Le seul moyen d’être certain de consommer de l’électricité renouvelable locale serait de ne pas être raccordé au réseau et de stocker son électricité. Mais vu la difficulté du stockage, ce type d’installation n’est actuellement pas compatible avec une consommation « normale ». Certains refuges de montagne non raccordés au réseau électrique stockent dans des batteries l’électricité des panneaux photovoltaïques. Cela permet de s’éclairer quelques heures le soir mais aucunement de faire fonctionner des lave-linge, téléviseurs, ordinateurs, plaques de cuisson, fours, cafetières… On peut d’ailleurs s’interroger sur la pertinence écologique de l’autonomie étant donné l’impact environnemental des batteries. D’autre part, le « chacun pour soi » est-il préférable à la solidarité des échanges ?

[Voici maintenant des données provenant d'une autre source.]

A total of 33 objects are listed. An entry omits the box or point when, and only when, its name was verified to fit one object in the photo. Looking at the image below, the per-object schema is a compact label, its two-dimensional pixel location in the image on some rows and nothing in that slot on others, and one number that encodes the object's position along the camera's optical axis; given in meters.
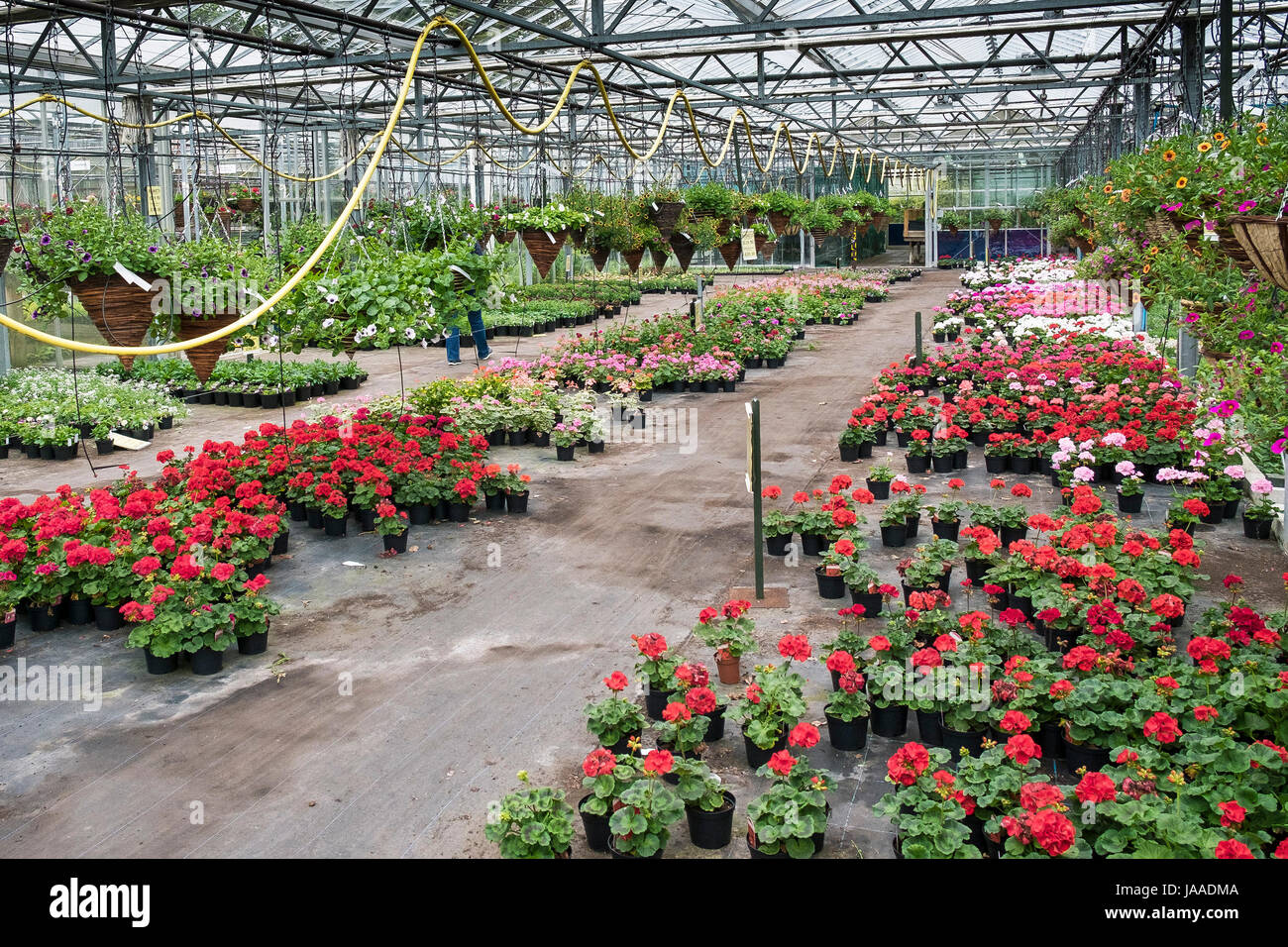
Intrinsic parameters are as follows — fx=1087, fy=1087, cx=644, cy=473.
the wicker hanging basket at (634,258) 12.74
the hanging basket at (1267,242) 2.62
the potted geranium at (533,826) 3.15
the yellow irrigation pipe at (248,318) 3.26
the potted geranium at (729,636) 4.55
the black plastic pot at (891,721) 4.14
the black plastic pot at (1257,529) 6.32
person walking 14.79
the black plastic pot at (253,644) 5.13
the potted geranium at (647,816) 3.22
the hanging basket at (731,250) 12.62
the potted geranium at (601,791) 3.36
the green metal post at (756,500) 5.49
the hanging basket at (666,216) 11.78
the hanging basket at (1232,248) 3.99
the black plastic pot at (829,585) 5.70
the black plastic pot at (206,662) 4.90
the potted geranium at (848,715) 4.02
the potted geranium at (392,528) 6.67
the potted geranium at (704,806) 3.44
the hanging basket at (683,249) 12.52
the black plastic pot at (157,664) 4.90
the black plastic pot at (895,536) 6.52
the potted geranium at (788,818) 3.19
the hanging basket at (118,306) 5.57
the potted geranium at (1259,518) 6.30
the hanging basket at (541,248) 11.31
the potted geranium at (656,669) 4.29
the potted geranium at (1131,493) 6.91
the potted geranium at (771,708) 3.90
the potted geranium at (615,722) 3.91
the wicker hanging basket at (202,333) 5.66
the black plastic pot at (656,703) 4.33
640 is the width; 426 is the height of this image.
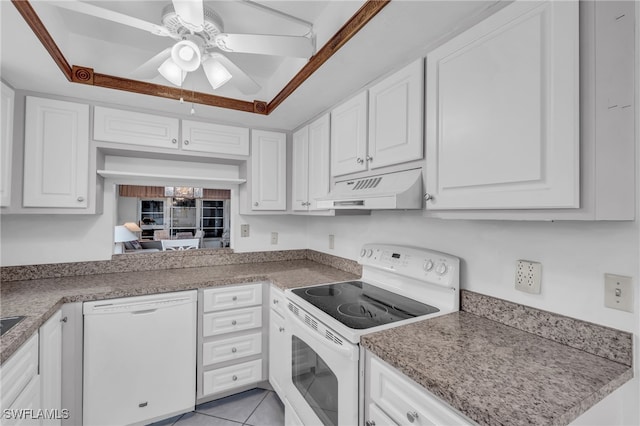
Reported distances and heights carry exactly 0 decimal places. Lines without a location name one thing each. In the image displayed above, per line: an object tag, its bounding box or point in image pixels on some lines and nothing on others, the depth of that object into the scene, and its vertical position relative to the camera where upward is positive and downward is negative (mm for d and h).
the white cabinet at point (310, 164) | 2100 +396
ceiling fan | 1100 +755
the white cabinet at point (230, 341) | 2049 -923
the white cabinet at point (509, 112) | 840 +356
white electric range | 1255 -483
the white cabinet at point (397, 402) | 871 -615
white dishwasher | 1743 -915
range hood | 1302 +115
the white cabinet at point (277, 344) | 1904 -893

Dans cette logique, certains territoires, comme certaines maisons, prétendent être « à énergie positive ». On confond souvent alors énergie et électricité : si un territoire peut produire plus d’électricité qu’il n’en consomme, cela ne signifie pas qu’il est à énergie positive puisque l’électricité représente moins du quart de la consommation d’énergie. D’autre part on retrouve le problème de l’intermittence et du stockage : à moins de disposer d’une géographie très favorable permettant une production d’électricité renouvelable pilotable par des moyens comme l’hydroélectricité ou des centrales au bois, des échanges d’électricité sont nécessaires pour assurer la disponibilité de la puissance électrique à chaque instant. Ces territoires ou maisons peuvent produire en moyenne plus qu’ils ne consomment grâce à des éoliennes ou panneaux solaires, mais ils absorbent à certains moments de l’électricité produite ailleurs. Dans un de sces rapports, Réseau de Transport de l’Electricité prend l’exemple d’une ville qui réussirait à produire chaque année autant d’électricité qu’elle en consomme grâce à l’éolien et au photovoltaïque et précise que "bien que la puissance installée renouvelable soit pratiquement le triple de la puissance consommée à la pointe, cette ville aura cependant besoin de la même capacité de réseau pour sécuriser son alimentation (sauf à lui substituer un stockage local, une production de secours locale ou organiser des effacements) " [RTE].
Symbolique, l’île d’El Hierro aux Canaries est présentée comme énergétiquement autonome grâce aux énergies renouvelables. Là encore, on confond électricité et énergie, les avions, bateaux et voitures fonctionnant très peu grâce à l’électricité… Cette île à faible densité de population a la chance de bénéficier d’une géographie très favorable : beaucoup de vent pour les éoliennes, et surtout du relief permettant un stockage par STEP grâce à deux énormes bassins de rétention d’eau de 150 000 m3 séparés par 650 mètres de dénivelé. En réalité, durant le deuxième semestre 2015, c’est le fioul qui a assuré en moyenne 70 % de la production d’électricité. Sur les deux premières années de fonctionnement, l’île n’a réussi à se passer de fioul pour la production d’électricité que pendant vingt-quatre heures. C’est déjà un exploit, et il est possible que les performances futures s’améliorent. Mais cette technologie n’est absolument pas généralisable à des territoires plus densément peuplés, moins ventés, et surtout ne disposant pas de collines ou de montagnes pour y créer d’immenses bassins de rétention d’eau.